## START

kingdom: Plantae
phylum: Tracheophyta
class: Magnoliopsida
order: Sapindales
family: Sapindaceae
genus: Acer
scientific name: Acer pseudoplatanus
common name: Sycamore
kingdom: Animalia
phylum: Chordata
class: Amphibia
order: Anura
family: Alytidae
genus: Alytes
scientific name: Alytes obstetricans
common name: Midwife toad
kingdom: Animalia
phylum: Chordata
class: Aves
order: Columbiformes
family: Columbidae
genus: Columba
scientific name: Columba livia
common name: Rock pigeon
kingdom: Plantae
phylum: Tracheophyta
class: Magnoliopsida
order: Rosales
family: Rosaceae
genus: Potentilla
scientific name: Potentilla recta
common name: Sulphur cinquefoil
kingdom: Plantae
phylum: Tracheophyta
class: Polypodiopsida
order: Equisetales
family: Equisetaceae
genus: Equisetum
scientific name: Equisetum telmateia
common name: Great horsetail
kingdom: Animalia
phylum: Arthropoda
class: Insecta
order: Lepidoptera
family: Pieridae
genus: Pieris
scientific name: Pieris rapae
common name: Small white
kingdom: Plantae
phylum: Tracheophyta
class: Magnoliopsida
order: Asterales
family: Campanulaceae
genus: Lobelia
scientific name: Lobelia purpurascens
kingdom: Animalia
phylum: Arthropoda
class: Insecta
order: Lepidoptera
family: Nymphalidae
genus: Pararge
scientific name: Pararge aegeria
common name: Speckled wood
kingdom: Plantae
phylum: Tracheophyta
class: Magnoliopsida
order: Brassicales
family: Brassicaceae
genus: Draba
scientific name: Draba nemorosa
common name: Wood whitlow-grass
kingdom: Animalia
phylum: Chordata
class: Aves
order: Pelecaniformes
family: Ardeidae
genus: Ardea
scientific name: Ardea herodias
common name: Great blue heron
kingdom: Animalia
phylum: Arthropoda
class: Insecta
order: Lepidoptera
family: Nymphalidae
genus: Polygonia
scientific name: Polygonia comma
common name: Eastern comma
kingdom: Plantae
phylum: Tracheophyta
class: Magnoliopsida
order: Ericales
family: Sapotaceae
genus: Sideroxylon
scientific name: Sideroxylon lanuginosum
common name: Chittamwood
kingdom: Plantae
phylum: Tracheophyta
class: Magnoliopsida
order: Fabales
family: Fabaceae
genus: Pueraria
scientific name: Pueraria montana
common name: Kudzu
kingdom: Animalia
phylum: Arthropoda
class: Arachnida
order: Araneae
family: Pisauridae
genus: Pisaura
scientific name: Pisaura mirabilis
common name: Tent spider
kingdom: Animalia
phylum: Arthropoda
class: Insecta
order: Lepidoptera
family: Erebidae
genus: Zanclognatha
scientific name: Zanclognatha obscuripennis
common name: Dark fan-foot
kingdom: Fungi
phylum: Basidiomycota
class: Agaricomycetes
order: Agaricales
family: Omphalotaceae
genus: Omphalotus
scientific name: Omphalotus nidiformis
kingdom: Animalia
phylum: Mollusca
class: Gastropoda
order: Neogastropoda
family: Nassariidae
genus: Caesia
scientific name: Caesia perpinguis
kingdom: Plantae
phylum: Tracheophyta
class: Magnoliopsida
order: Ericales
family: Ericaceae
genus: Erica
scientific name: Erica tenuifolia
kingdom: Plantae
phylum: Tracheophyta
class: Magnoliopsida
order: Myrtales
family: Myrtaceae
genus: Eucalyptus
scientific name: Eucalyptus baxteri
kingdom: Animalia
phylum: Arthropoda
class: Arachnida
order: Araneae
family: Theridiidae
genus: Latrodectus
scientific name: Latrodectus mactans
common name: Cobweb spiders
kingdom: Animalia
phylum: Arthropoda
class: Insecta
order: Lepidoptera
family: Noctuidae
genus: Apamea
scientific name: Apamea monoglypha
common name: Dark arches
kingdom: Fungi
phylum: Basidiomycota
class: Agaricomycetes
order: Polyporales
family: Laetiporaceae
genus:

## END

▸ TASK DESCRIPTION
Turn every line of all the records above into a numbered list, leaving out any blank lines.

▸ ANSWER TO THE PROBLEM
1. kingdom: Plantae
2. phylum: Tracheophyta
3. class: Magnoliopsida
4. order: Sapindales
5. family: Sapindaceae
6. genus: Acer
7. scientific name: Acer pseudoplatanus
8. common name: Sycamore
9. kingdom: Animalia
10. phylum: Chordata
11. class: Amphibia
12. order: Anura
13. family: Alytidae
14. genus: Alytes
15. scientific name: Alytes obstetricans
16. common name: Midwife toad
17. kingdom: Animalia
18. phylum: Chordata
19. class: Aves
20. order: Columbiformes
21. family: Columbidae
22. genus: Columba
23. scientific name: Columba livia
24. common name: Rock pigeon
25. kingdom: Plantae
26. phylum: Tracheophyta
27. class: Magnoliopsida
28. order: Rosales
29. family: Rosaceae
30. genus: Potentilla
31. scientific name: Potentilla recta
32. common name: Sulphur cinquefoil
33. kingdom: Plantae
34. phylum: Tracheophyta
35. class: Polypodiopsida
36. order: Equisetales
37. family: Equisetaceae
38. genus: Equisetum
39. scientific name: Equisetum telmateia
40. common name: Great horsetail
41. kingdom: Animalia
42. phylum: Arthropoda
43. class: Insecta
44. order: Lepidoptera
45. family: Pieridae
46. genus: Pieris
47. scientific name: Pieris rapae
48. common name: Small white
49. kingdom: Plantae
50. phylum: Tracheophyta
51. class: Magnoliopsida
52. order: Asterales
53. family: Campanulaceae
54. genus: Lobelia
55. scientific name: Lobelia purpurascens
56. kingdom: Animalia
57. phylum: Arthropoda
58. class: Insecta
59. order: Lepidoptera
60. family: Nymphalidae
61. genus: Pararge
62. scientific name: Pararge aegeria
63. common name: Speckled wood
64. kingdom: Plantae
65. phylum: Tracheophyta
66. class: Magnoliopsida
67. order: Brassicales
68. family: Brassicaceae
69. genus: Draba
70. scientific name: Draba nemorosa
71. common name: Wood whitlow-grass
72. kingdom: Animalia
73. phylum: Chordata
74. class: Aves
75. order: Pelecaniformes
76. family: Ardeidae
77. genus: Ardea
78. scientific name: Ardea herodias
79. common name: Great blue heron
80. kingdom: Animalia
81. phylum: Arthropoda
82. class: Insecta
83. order: Lepidoptera
84. family: Nymphalidae
85. genus: Polygonia
86. scientific name: Polygonia comma
87. common name: Eastern comma
88. kingdom: Plantae
89. phylum: Tracheophyta
90. class: Magnoliopsida
91. order: Ericales
92. family: Sapotaceae
93. genus: Sideroxylon
94. scientific name: Sideroxylon lanuginosum
95. common name: Chittamwood
96. kingdom: Plantae
97. phylum: Tracheophyta
98. class: Magnoliopsida
99. order: Fabales
100. family: Fabaceae
101. genus: Pueraria
102. scientific name: Pueraria montana
103. common name: Kudzu
104. kingdom: Animalia
105. phylum: Arthropoda
106. class: Arachnida
107. order: Araneae
108. family: Pisauridae
109. genus: Pisaura
110. scientific name: Pisaura mirabilis
111. common name: Tent spider
112. kingdom: Animalia
113. phylum: Arthropoda
114. class: Insecta
115. order: Lepidoptera
116. family: Erebidae
117. genus: Zanclognatha
118. scientific name: Zanclognatha obscuripennis
119. common name: Dark fan-foot
120. kingdom: Fungi
121. phylum: Basidiomycota
122. class: Agaricomycetes
123. order: Agaricales
124. family: Omphalotaceae
125. genus: Omphalotus
126. scientific name: Omphalotus nidiformis
127. kingdom: Animalia
128. phylum: Mollusca
129. class: Gastropoda
130. order: Neogastropoda
131. family: Nassariidae
132. genus: Caesia
133. scientific name: Caesia perpinguis
134. kingdom: Plantae
135. phylum: Tracheophyta
136. class: Magnoliopsida
137. order: Ericales
138. family: Ericaceae
139. genus: Erica
140. scientific name: Erica tenuifolia
141. kingdom: Plantae
142. phylum: Tracheophyta
143. class: Magnoliopsida
144. order: Myrtales
145. family: Myrtaceae
146. genus: Eucalyptus
147. scientific name: Eucalyptus baxteri
148. kingdom: Animalia
149. phylum: Arthropoda
150. class: Arachnida
151. order: Araneae
152. family: Theridiidae
153. genus: Latrodectus
154. scientific name: Latrodectus mactans
155. common name: Cobweb spiders
156. kingdom: Animalia
157. phylum: Arthropoda
158. class: Insecta
159. order: Lepidoptera
160. family: Noctuidae
161. genus: Apamea
162. scientific name: Apamea monoglypha
163. common name: Dark arches
164. kingdom: Fungi
165. phylum: Basidiomycota
166. class: Agaricomycetes
167. order: Polyporales
168. family: Laetiporaceae
169. genus:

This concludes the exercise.